Segment Start: MATERIAL SHOWN

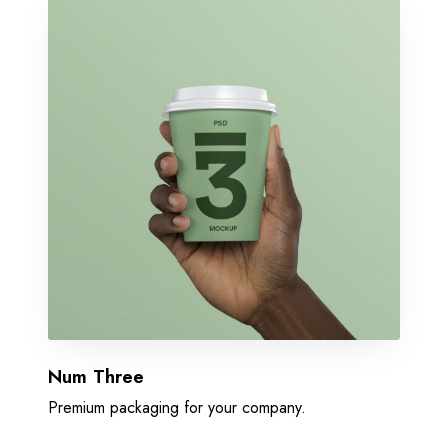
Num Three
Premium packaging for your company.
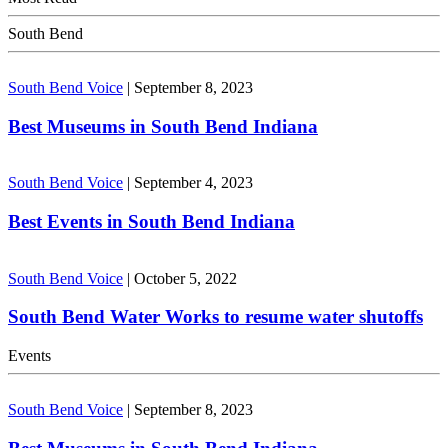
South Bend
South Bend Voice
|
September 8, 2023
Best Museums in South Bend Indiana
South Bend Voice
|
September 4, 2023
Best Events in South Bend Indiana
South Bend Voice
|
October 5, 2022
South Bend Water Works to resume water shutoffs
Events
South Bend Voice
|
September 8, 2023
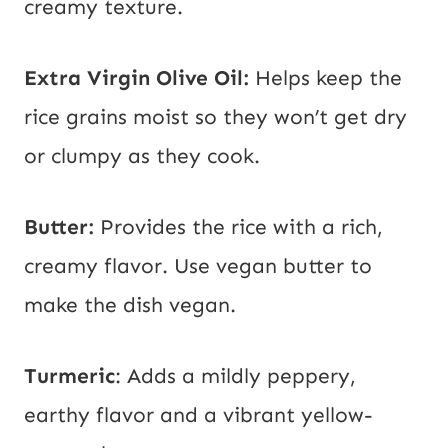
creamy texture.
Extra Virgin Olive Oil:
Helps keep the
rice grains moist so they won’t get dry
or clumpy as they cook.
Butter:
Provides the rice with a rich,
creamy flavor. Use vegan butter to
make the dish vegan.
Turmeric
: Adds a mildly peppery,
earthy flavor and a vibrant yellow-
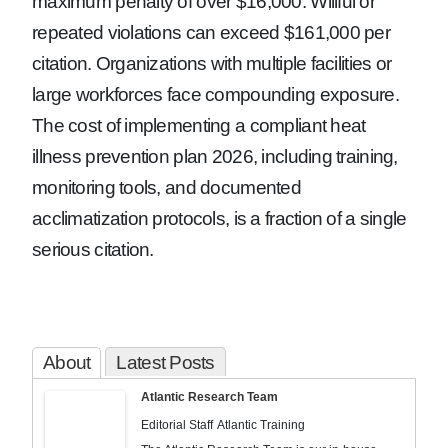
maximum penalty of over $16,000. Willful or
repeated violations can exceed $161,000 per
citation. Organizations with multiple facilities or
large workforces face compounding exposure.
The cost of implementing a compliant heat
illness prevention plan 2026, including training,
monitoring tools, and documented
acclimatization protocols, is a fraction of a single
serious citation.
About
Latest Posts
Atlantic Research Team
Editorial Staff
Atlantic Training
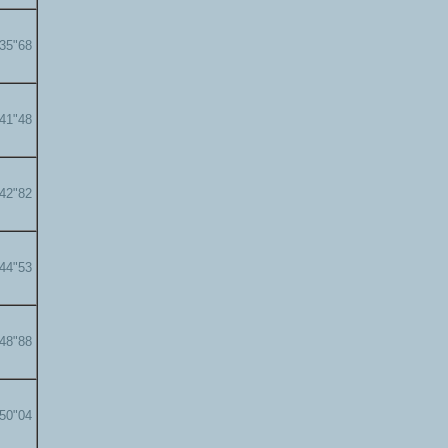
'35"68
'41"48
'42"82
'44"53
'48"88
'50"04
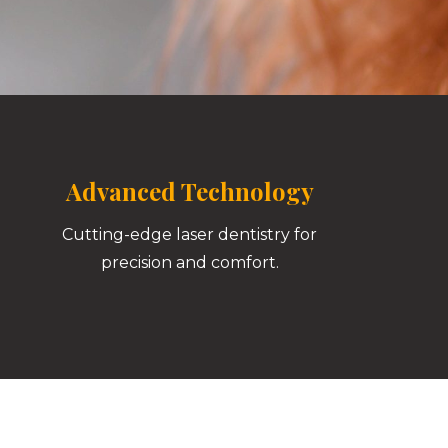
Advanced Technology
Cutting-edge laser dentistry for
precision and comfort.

Segment End: MATERIAL SHOWN
Segment Start: MATERIAL SHOWN

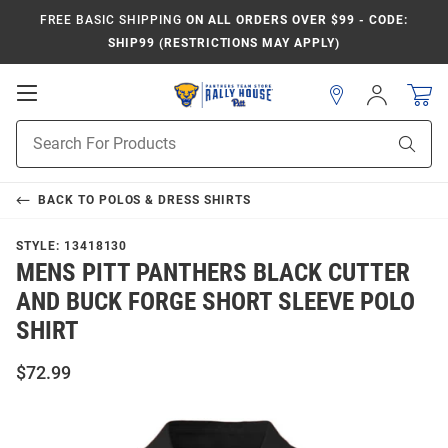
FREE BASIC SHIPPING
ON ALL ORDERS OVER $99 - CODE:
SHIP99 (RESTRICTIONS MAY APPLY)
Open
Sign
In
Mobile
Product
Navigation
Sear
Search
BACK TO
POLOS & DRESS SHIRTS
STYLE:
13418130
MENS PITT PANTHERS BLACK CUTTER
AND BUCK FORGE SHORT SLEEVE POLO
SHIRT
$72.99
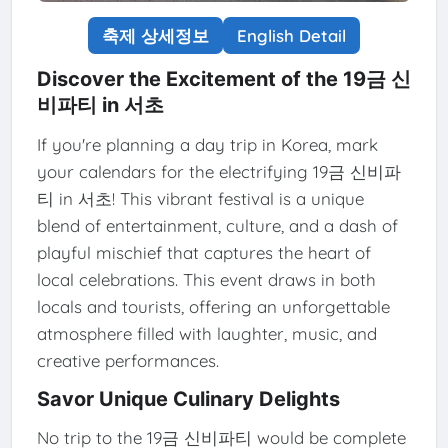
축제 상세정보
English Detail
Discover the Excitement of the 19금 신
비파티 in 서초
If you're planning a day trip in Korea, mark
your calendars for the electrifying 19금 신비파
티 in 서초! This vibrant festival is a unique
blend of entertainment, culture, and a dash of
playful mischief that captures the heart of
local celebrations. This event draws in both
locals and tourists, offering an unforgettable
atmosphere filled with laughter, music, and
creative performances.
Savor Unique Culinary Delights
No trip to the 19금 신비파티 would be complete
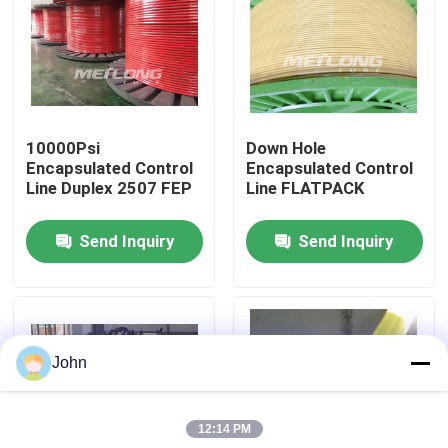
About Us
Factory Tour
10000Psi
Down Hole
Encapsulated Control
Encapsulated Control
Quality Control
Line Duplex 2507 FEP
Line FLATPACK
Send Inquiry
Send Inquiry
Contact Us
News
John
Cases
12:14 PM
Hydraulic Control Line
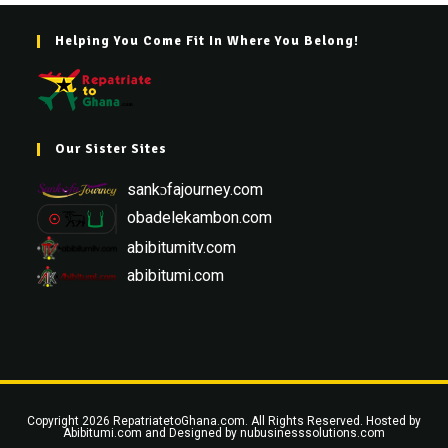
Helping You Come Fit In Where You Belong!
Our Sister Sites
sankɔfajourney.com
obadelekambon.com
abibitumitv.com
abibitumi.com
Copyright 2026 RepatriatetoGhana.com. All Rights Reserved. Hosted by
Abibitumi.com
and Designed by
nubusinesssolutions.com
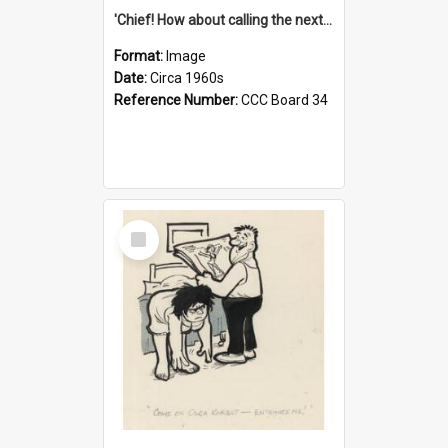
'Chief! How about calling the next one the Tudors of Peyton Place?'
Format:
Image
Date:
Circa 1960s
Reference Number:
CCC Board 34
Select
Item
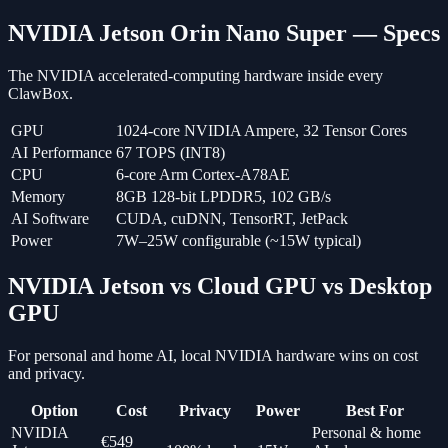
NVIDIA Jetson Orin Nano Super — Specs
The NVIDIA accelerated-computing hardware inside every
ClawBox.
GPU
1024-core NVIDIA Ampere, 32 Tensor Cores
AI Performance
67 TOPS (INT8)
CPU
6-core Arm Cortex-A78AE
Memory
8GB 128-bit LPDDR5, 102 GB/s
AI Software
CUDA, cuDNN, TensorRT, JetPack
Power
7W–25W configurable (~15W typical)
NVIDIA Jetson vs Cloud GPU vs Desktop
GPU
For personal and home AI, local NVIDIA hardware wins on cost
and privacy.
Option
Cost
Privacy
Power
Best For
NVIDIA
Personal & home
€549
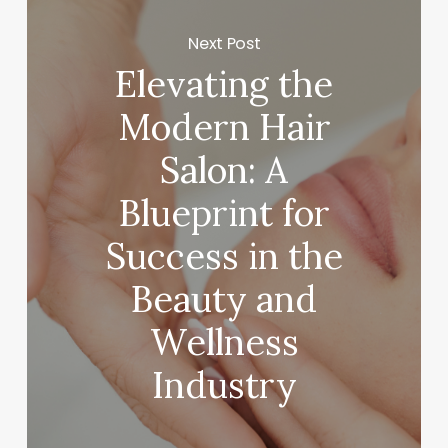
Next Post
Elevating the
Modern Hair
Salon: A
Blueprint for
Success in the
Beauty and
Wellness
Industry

Segment End: MATERIAL SHOWN
Segment Start: MATERIAL SHOWN

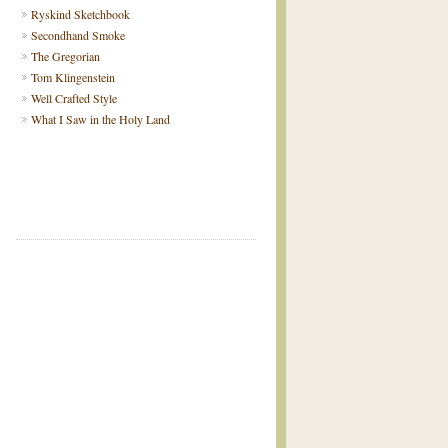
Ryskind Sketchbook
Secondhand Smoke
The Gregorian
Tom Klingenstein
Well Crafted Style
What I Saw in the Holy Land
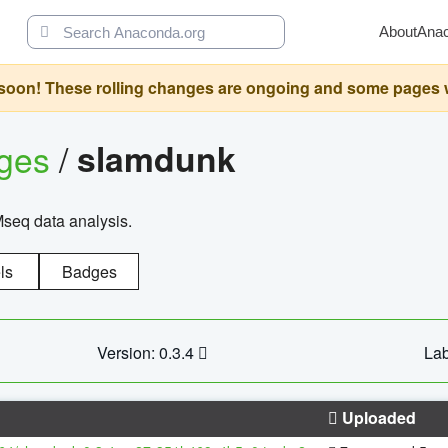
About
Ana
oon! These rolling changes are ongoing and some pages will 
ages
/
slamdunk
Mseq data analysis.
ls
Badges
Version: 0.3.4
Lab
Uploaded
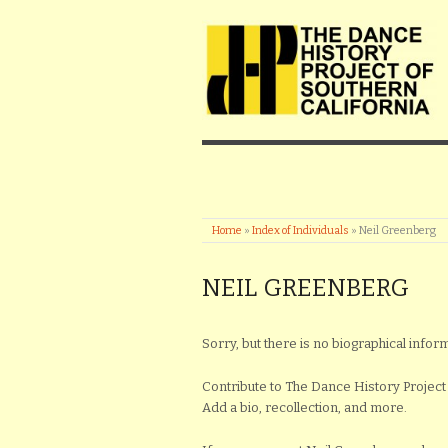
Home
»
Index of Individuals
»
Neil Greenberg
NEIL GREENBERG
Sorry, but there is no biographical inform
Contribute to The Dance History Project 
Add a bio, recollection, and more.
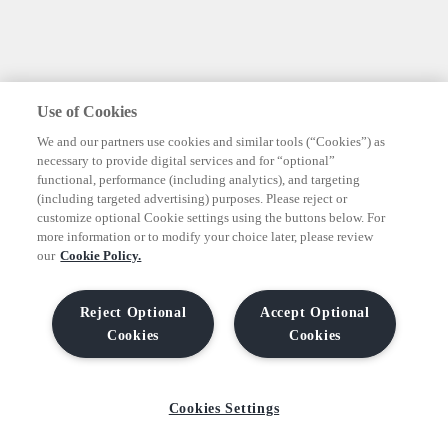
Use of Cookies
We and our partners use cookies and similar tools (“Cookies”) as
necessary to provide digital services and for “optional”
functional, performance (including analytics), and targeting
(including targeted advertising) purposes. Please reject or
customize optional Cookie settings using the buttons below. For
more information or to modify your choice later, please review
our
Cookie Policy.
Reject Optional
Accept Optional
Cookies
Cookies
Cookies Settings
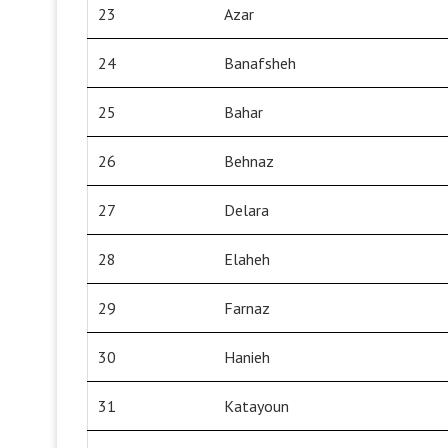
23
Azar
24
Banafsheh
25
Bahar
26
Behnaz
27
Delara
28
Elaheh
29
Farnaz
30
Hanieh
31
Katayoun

Segment End: MATERIAL SHOWN

Reproduce the data from the line with "maximum penalty of over $16,000. Willful or" up to and including the line with "Atlantic Training", substituting "violation notice" for every "citation" and keeping everything else identical. Give only those lines.

• [WORKED SOLUTION]:
maximum penalty of over $16,000. Willful or
repeated violations can exceed $161,000 per
violation notice. Organizations with multiple facilities or
large workforces face compounding exposure.
The cost of implementing a compliant heat
illness prevention plan 2026, including training,
monitoring tools, and documented
acclimatization protocols, is a fraction of a single
serious violation notice.
About
Latest Posts
Atlantic Research Team
Editorial Staff
Atlantic Training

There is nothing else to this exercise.